This course equips professionals, project leaders, and decision-makers with a practical knowledge of how artificial intelligence intersects with IT security. It avoids deep technical implementation and instead focuses on risk awareness, strategic thinking, governance, and informed decision-making.
Participants will learn how cybersecurity works at a conceptual level, how AI is transforming both threats and defenses, and how to engage effectively with technical teams.

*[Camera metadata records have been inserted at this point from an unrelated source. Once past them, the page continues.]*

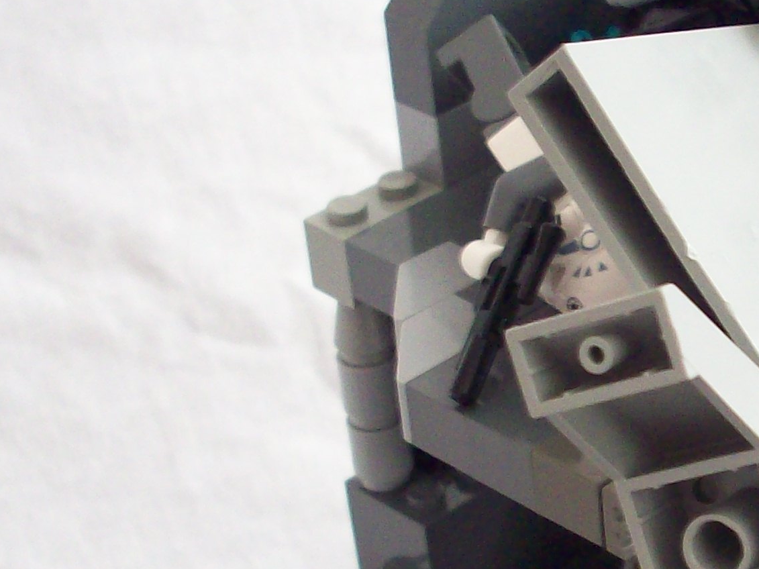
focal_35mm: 100
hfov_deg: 19.0
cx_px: 799
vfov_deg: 14.7
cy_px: 462
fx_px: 2192
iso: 160
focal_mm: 6.2
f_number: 2.8
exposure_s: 1/13.5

The course bridges the gap between business and IT by enabling participants to recognize risks, ask the right questions, and guide secure AI adoption in their organizations.
The program draws on key elements from cybersecurity fundamentals, AI applications, and incident response frameworks, but reframes them into a practical, leadership-oriented perspective.
PARTICIPANTS WILL LEARN:
- Explain core cybersecurity concepts and why they matter for business operations and AI adoption
- Interpret common cyber threats and vulnerabilities without requiring technical expertise
- Explore how AI is used both to attack and defend systems
- Assess organizational risk exposure related to IT security and AI initiatives
- Apply key security frameworks and principles (e.g., CIA triad, NIST mindset) in decision- making
- Engage effectively with IT and security teams by asking structured, relevant questions
- Evaluate incident response readiness and business continuity strategies
- Shape governance, policies, and cultural behaviors that strengthen cybersecurity posture
- Explore leveraging key AI tools and their use when it comes to IT Security
COURSE OUTLINE
Foundations of Cybersecurity
- Cybersecurity in business terms
- CIA triad as risk trade-offs
- Why breaches are decision failures
- Activity: Quick risk mapping in participants’ organizations
How Systems Work (Non-Technical)
- Systems, networks, access explained simply
- Why access and configuration drive most risk
- Mini Exercise: Identify weak points in a simple company setup
Threat Landscape & Human Factors
- Real threats that matter: phishing, ransomware, insider risk
- AI-driven threats
- Human behavior as the weakest link
- Exercise: Spot the phishing attempt / real-world examples
AI in Cybersecurity (60 min)
- Where AI helps vs where it creates risk
- Detection vs manipulation
- AI risks: data leakage, bias, misuse
- Discussion: Where should we trust AI vs not?
Risk Thinking for Leaders
- Vulnerabilities without jargon
- Risk = impact × likelihood
- Where organizations underestimate risk
- Exercise: Build a simple risk matrix for an AI initiative
Incident Response Simulation
- What happens during a breach
- Decision-making under pressure
Simulation (team-based):
- Ransomware attack scenario
- Teams decide:
- Shut systems down or not
- Communicate or delay
- Pay or resist
Governance, Culture, and Leadership
- Why policies fail
- Security as behavior
- Leadership accountability
- Exercise: Fix a broken policy or communication
Future Trends & Wrap-Up
- AI arms race
- Emerging risks (cloud, IoT)
- What leaders should do next
- Wrap Activity: “What will you do differently Monday morning?”
METHODOLOGY
This instructor-led course uses practical discussion, plain-language explanations, guided exercises, and realistic scenarios to help leaders understand AI and IT security without requiring a technical background.
Participants apply key concepts through risk-mapping activities, phishing examples, AI security discussions, decision-making exercises, and a team-based incident response simulation. The focus is on helping leaders ask better questions, assess organizational exposure, support secure AI adoption, and work more effectively with IT and security teams.
This course is typically offered in a one-day format.